Chael Sonnen might have beaten Tito Ortiz in a college wrestling match nearly 20 years ago, but he doesn’t expect that long ago result to have any bearing on their fight at Bellator 170.
“Tito’s a great fighter. He fights different than he wrestles. He was a hell of a wrestler. I caught him in one position. I’m not gonna hang my hat on that, and I don’t believe that position’s gonna happen again,” Sonnen said. “I’m a huge fan. I’m pumped to be in there with a Hall of Famer like Tito. I’m gonna do everything I can to beat him , but I don’t dismiss how good this guy is.”
Sonnen, who wrestled for the University of Oregon, moved from 177 pounds to 190 pounds to face Ortiz, who competed for Cal State Bakersfield. “The Gangster from West Linn” pinned Ortiz in 44 seconds in their Jan. 23, 1998 match, a date which also happened to be Ortiz’s birthday.
At that point, Ortiz had already begun his Ultimate Fighting Championship career. Sonnen, meanwhile, was of aware of his opponent’s exploits and continued to follow Ortiz as he rose to prominence in the Octagon. The former UFC middleweight challenger was admittedly envious of Ortiz.
“I wanted to be an MMA fighter when I was in college. It was a totally different landscape. People weren’t watching. They didn’t know what it was. To find it on TV was tough, but it survived on the internet. I knew exactly what it was. When Tito and I wrestled he’d already been in the UFC, fought in the tournament,” Sonnen said. “I was a big Tito fan. He had the blond hair, he had the tattoos on the back of his arm. I trained some with Tank Abbott, so I knew all about Tito. I cheered for him and rooted for him in every one of his fights. All of him except this one. That is true.”

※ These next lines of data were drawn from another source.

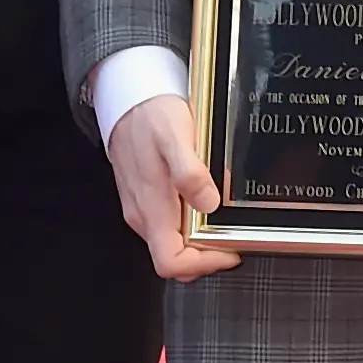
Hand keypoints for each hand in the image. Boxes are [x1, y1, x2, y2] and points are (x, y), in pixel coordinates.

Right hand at [109, 92, 239, 280]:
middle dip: (208, 253)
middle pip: (176, 257)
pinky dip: (192, 221)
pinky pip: (170, 224)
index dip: (204, 263)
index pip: (171, 262)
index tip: (230, 249)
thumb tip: (207, 202)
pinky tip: (206, 198)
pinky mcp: (146, 199)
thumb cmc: (151, 116)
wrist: (128, 98)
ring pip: (174, 242)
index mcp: (151, 208)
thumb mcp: (175, 137)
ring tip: (224, 213)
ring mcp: (143, 209)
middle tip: (234, 231)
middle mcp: (143, 216)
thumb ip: (189, 172)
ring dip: (202, 236)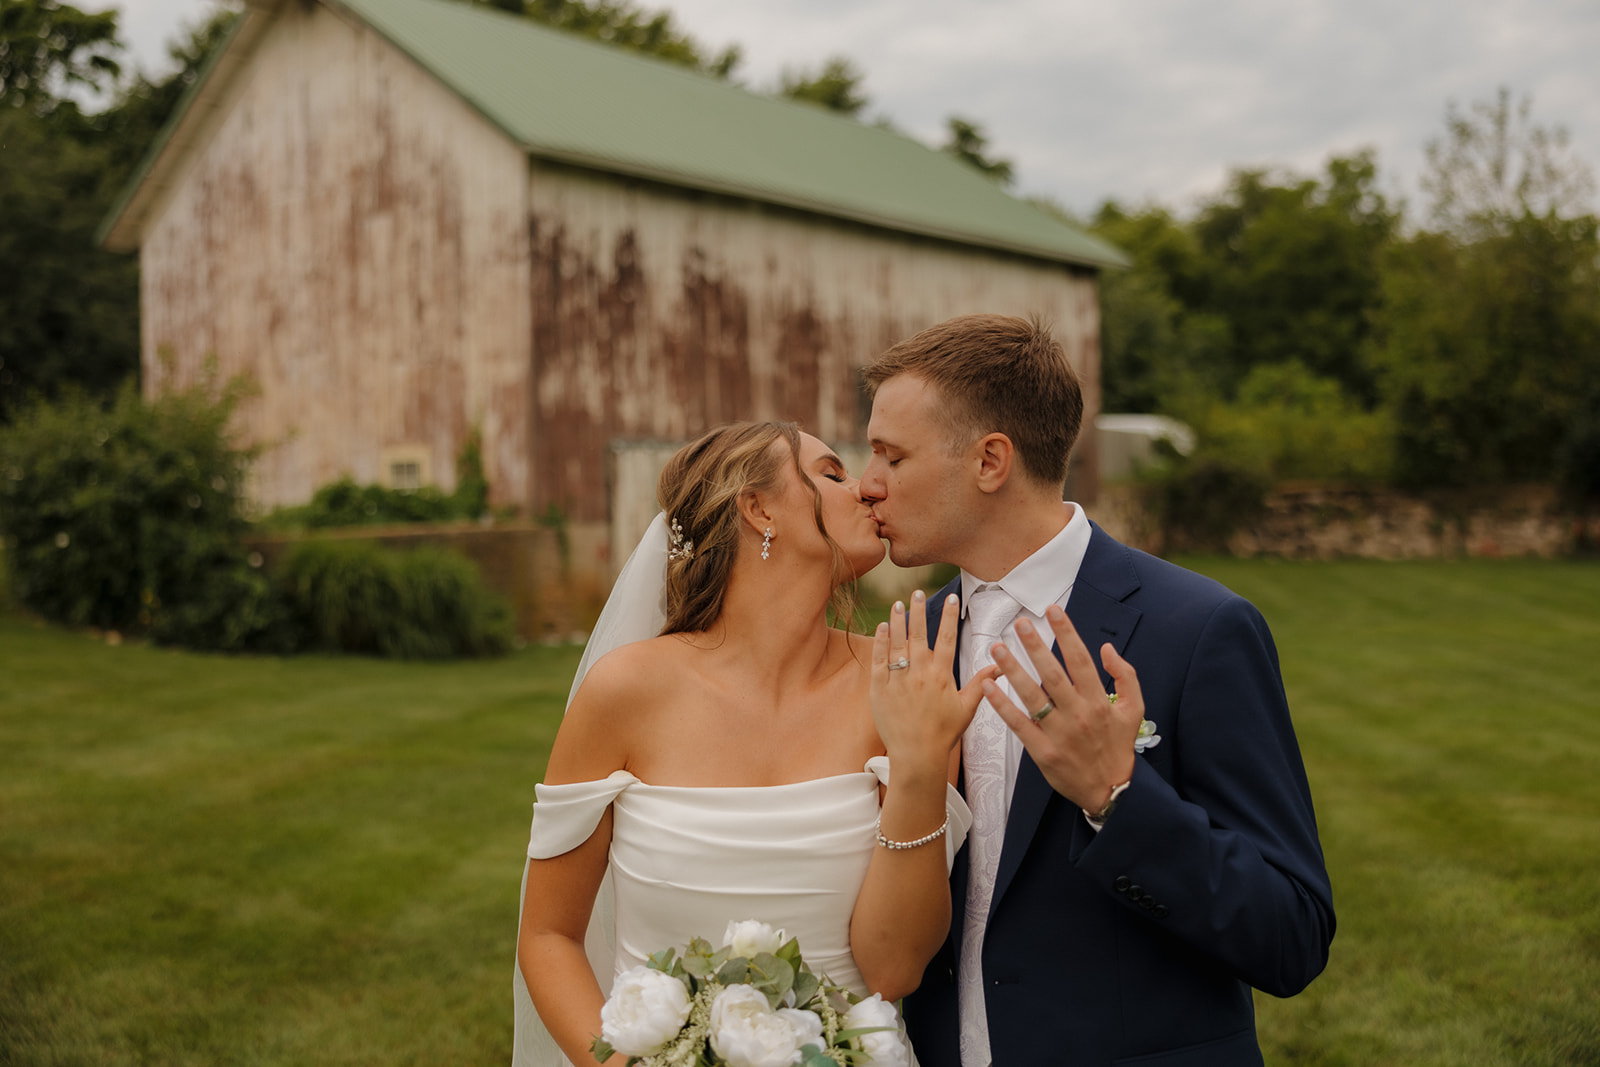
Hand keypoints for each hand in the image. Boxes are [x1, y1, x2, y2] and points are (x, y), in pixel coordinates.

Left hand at [871, 590, 995, 769]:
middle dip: (919, 611)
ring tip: (898, 603)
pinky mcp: (880, 689)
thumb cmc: (944, 733)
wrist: (916, 755)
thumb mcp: (966, 708)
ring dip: (898, 621)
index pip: (947, 639)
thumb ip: (981, 683)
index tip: (952, 599)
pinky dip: (880, 642)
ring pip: (897, 643)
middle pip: (919, 635)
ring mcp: (898, 680)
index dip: (950, 617)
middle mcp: (920, 674)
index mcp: (942, 676)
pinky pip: (879, 660)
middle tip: (918, 592)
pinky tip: (882, 627)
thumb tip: (999, 664)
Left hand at [980, 604, 1142, 811]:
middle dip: (1035, 646)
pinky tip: (988, 686)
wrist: (1110, 790)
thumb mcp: (1134, 710)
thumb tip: (1107, 649)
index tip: (1053, 610)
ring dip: (1012, 670)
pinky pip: (1019, 724)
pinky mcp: (1042, 752)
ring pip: (1032, 696)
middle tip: (1019, 624)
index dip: (1067, 633)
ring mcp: (1058, 734)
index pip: (1080, 660)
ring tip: (997, 648)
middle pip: (1053, 674)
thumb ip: (1125, 676)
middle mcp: (1078, 714)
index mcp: (1098, 701)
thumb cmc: (1118, 746)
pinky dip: (1002, 705)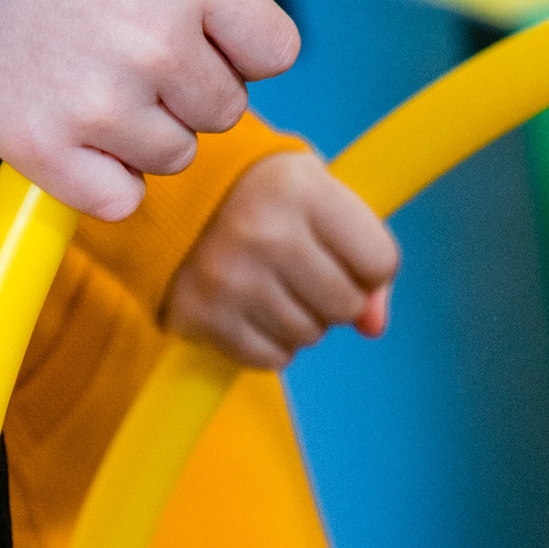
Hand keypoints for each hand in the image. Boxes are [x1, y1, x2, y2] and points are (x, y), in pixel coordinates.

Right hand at [0, 0, 297, 218]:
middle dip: (190, 88)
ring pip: (175, 155)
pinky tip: (79, 133)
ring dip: (145, 131)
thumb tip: (246, 7)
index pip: (275, 52)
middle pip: (227, 109)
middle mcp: (155, 45)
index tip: (209, 39)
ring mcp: (100, 102)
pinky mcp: (46, 148)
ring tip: (94, 80)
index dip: (243, 48)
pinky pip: (118, 198)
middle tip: (133, 54)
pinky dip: (102, 178)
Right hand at [163, 148, 397, 366]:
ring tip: (271, 285)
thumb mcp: (319, 200)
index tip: (343, 252)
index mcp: (302, 189)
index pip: (380, 262)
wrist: (168, 198)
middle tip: (301, 271)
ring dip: (301, 320)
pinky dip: (269, 342)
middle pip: (347, 305)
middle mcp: (266, 232)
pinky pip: (271, 358)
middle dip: (335, 297)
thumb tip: (374, 327)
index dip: (369, 266)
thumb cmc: (263, 198)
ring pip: (310, 335)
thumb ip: (364, 256)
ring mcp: (231, 278)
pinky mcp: (204, 316)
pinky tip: (249, 307)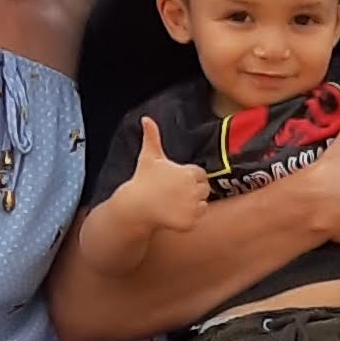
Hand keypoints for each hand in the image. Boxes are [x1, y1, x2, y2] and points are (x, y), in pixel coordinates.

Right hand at [107, 116, 211, 237]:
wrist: (135, 206)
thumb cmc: (143, 180)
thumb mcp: (149, 157)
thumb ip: (152, 137)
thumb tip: (146, 118)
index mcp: (189, 173)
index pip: (201, 175)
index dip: (189, 178)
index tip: (175, 181)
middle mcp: (193, 189)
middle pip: (204, 189)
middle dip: (192, 191)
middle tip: (173, 194)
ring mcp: (192, 207)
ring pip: (202, 204)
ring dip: (192, 204)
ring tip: (173, 203)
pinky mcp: (189, 222)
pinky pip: (197, 219)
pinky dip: (188, 218)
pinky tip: (173, 214)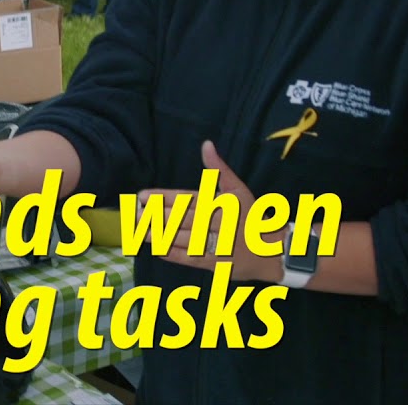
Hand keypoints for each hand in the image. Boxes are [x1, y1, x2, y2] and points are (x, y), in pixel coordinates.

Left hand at [140, 141, 283, 282]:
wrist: (274, 250)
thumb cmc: (252, 216)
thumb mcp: (238, 189)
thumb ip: (219, 168)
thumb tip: (206, 144)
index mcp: (219, 202)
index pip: (186, 198)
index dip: (162, 197)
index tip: (142, 196)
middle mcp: (216, 222)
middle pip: (180, 218)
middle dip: (155, 216)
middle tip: (133, 214)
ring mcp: (214, 244)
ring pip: (181, 238)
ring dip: (158, 234)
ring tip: (138, 230)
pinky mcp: (214, 263)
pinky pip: (189, 258)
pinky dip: (172, 254)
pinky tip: (156, 248)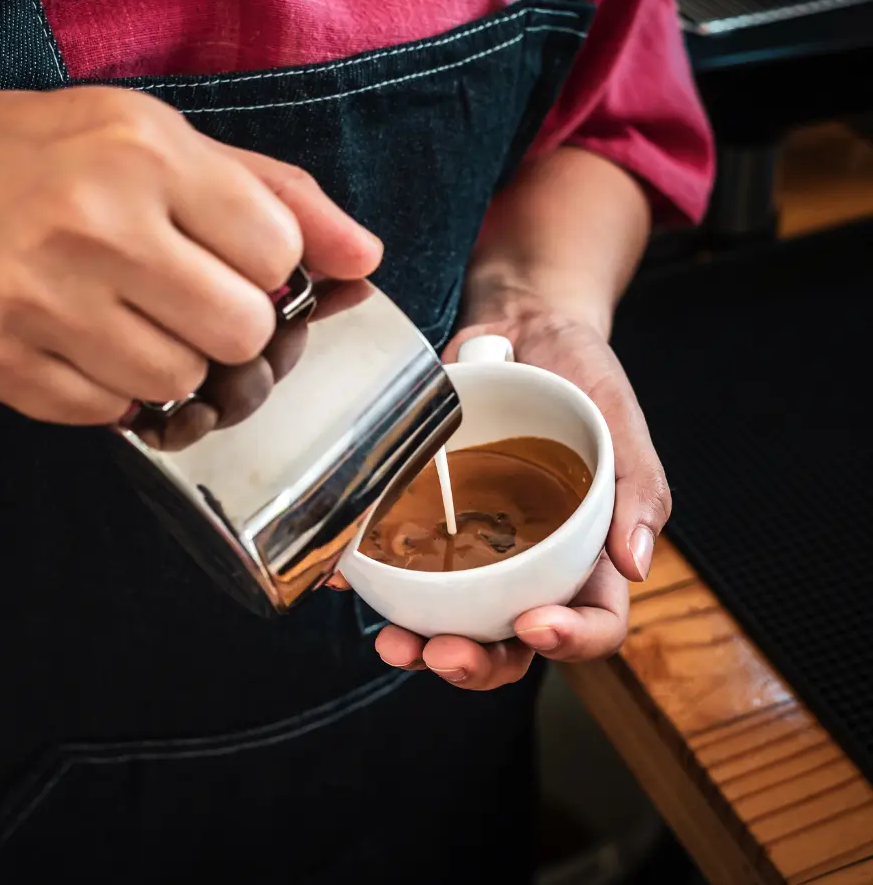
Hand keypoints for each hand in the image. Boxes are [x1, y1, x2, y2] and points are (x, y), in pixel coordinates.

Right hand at [0, 87, 380, 423]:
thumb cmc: (50, 157)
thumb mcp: (164, 141)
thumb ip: (279, 197)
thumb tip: (366, 261)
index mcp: (145, 154)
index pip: (278, 253)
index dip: (270, 265)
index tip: (236, 254)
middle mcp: (92, 225)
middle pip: (241, 333)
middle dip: (233, 325)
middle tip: (190, 295)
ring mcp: (37, 301)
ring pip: (180, 384)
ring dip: (174, 360)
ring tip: (128, 313)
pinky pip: (112, 414)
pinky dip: (114, 387)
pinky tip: (82, 338)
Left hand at [369, 290, 670, 688]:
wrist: (521, 323)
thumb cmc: (581, 373)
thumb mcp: (619, 418)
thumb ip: (638, 490)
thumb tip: (635, 566)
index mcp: (588, 552)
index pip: (593, 622)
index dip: (570, 640)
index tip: (533, 624)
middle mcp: (531, 561)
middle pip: (512, 640)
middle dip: (478, 662)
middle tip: (441, 651)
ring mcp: (477, 544)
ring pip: (453, 617)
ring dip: (421, 642)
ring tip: (392, 640)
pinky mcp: (429, 515)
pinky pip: (402, 561)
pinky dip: (373, 578)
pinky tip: (346, 579)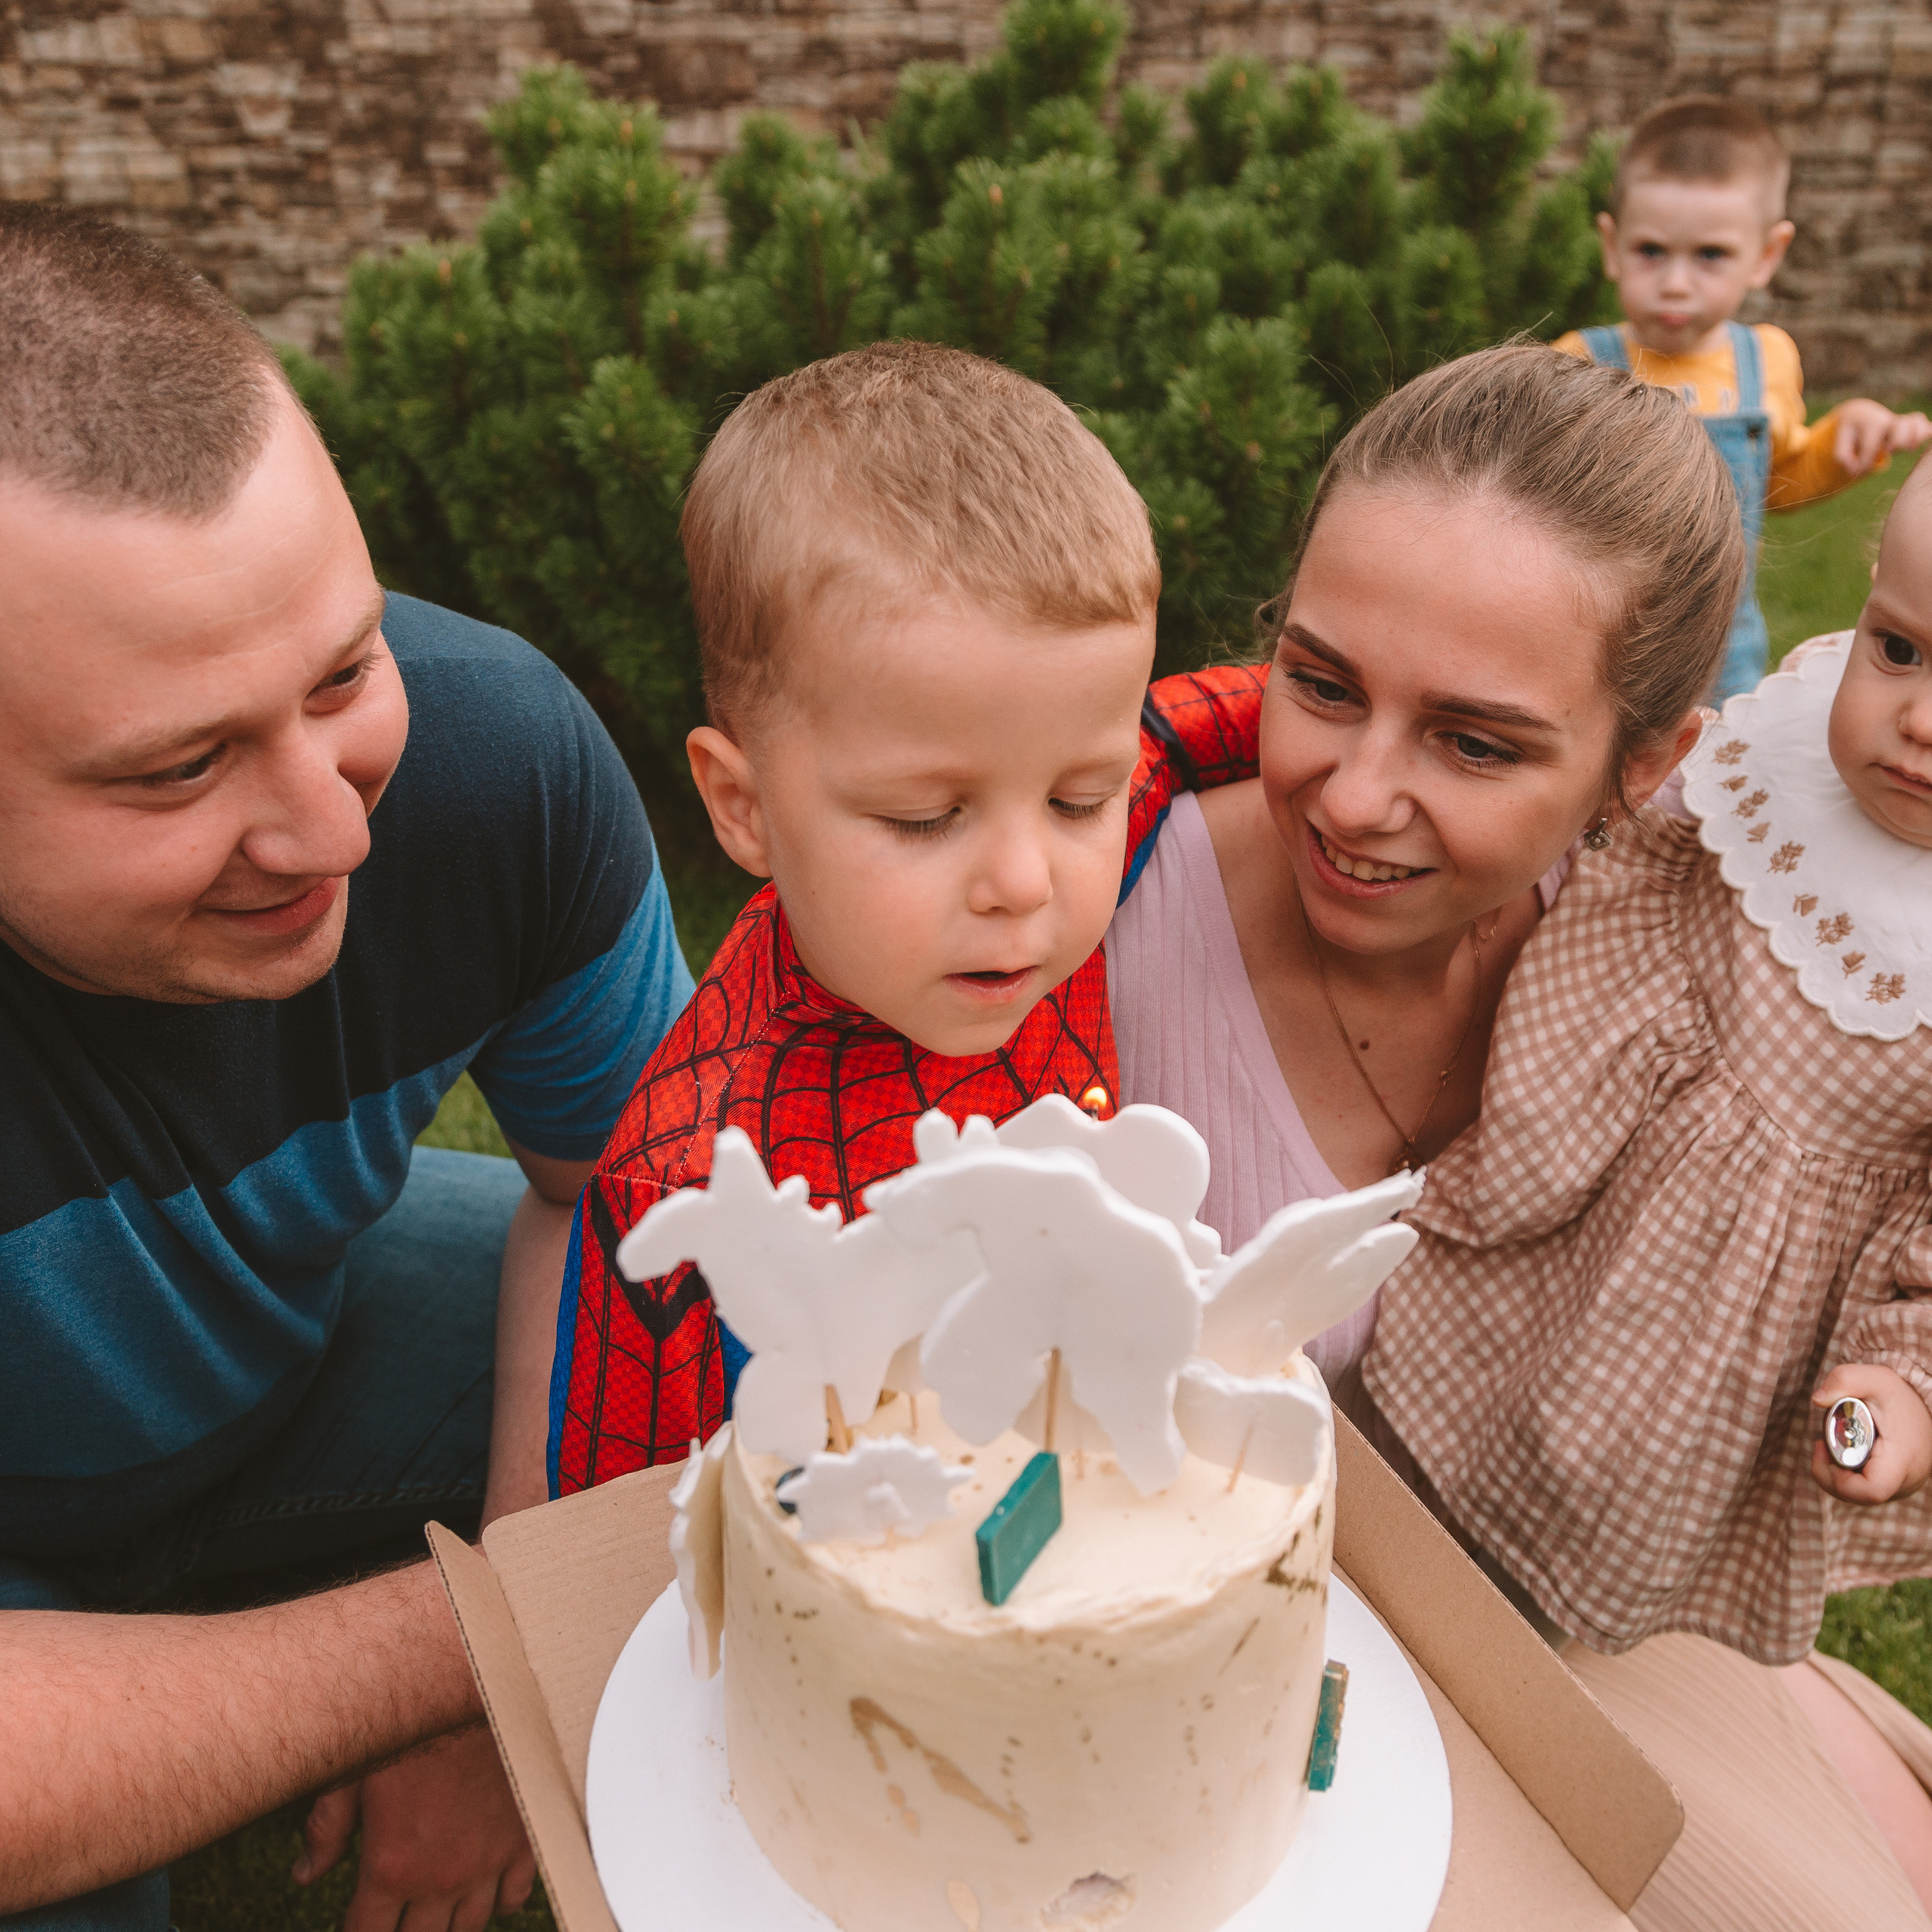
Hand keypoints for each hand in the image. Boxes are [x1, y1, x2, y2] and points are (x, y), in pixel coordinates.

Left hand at [294, 1726, 534, 1931]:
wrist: (480, 1686)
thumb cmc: (413, 1723)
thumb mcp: (355, 1772)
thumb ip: (327, 1829)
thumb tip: (306, 1872)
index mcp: (391, 1866)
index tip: (358, 1923)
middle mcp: (440, 1878)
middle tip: (396, 1913)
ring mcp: (487, 1863)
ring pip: (469, 1927)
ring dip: (449, 1925)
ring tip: (435, 1911)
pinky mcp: (522, 1841)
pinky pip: (514, 1897)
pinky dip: (499, 1902)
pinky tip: (484, 1889)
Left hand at [1810, 1363, 1931, 1504]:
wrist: (1925, 1404)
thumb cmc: (1900, 1393)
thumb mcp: (1874, 1378)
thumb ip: (1844, 1379)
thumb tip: (1816, 1400)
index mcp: (1902, 1460)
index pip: (1871, 1491)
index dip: (1838, 1480)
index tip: (1822, 1447)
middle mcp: (1907, 1480)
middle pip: (1858, 1496)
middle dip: (1830, 1473)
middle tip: (1821, 1443)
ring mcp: (1903, 1485)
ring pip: (1861, 1495)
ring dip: (1838, 1474)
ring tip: (1832, 1446)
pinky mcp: (1897, 1484)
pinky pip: (1867, 1489)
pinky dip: (1849, 1475)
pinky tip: (1843, 1453)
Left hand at [1833, 399, 1931, 477]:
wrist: (1860, 415)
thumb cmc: (1851, 433)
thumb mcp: (1840, 444)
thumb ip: (1843, 458)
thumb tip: (1856, 470)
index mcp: (1870, 424)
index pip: (1871, 447)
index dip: (1864, 464)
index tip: (1856, 471)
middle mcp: (1888, 421)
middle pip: (1900, 427)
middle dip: (1897, 441)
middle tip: (1889, 449)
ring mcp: (1900, 423)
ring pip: (1916, 422)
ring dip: (1916, 436)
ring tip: (1909, 448)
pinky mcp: (1910, 426)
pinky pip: (1923, 424)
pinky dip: (1927, 432)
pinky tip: (1926, 440)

“He got out of college before I did. He went on and got his opportunities, and I would always watch him and I was always jealous of him. I still think he’s had a remarkable career and a run. The sport as a whole stayed alive because of Tito Ortiz and his charisma, some of the stuff he did on top of his fighting ability. That’s a true statement. I wanted what he had.”
Sonnen’s UFC debut would not come until 2005, and he regrets not having the opportunity to test himself against a prime “Huntington Beach Bad Boy.” While both men are older now, Sonnen believes his bout with Ortiz on Jan. 21 in Los Angeles will give him a chance to prove who was always the better fighter.
“One of us is better, but it’s been my contention from Day 1 that that’s me. My contention from Day 1 is that I could’ve beat him and all the guys that he beat he never would’ve been champion if I’d been around,” Sonnen said. “ I’ve been telling my fans and coaches this since the 90s. Now it’s time to walk out and prove it. I’m either gonna prove that I’m the best fighter in the world long before I was given my opportunity or I wasn’t. That’s what this match means to me.”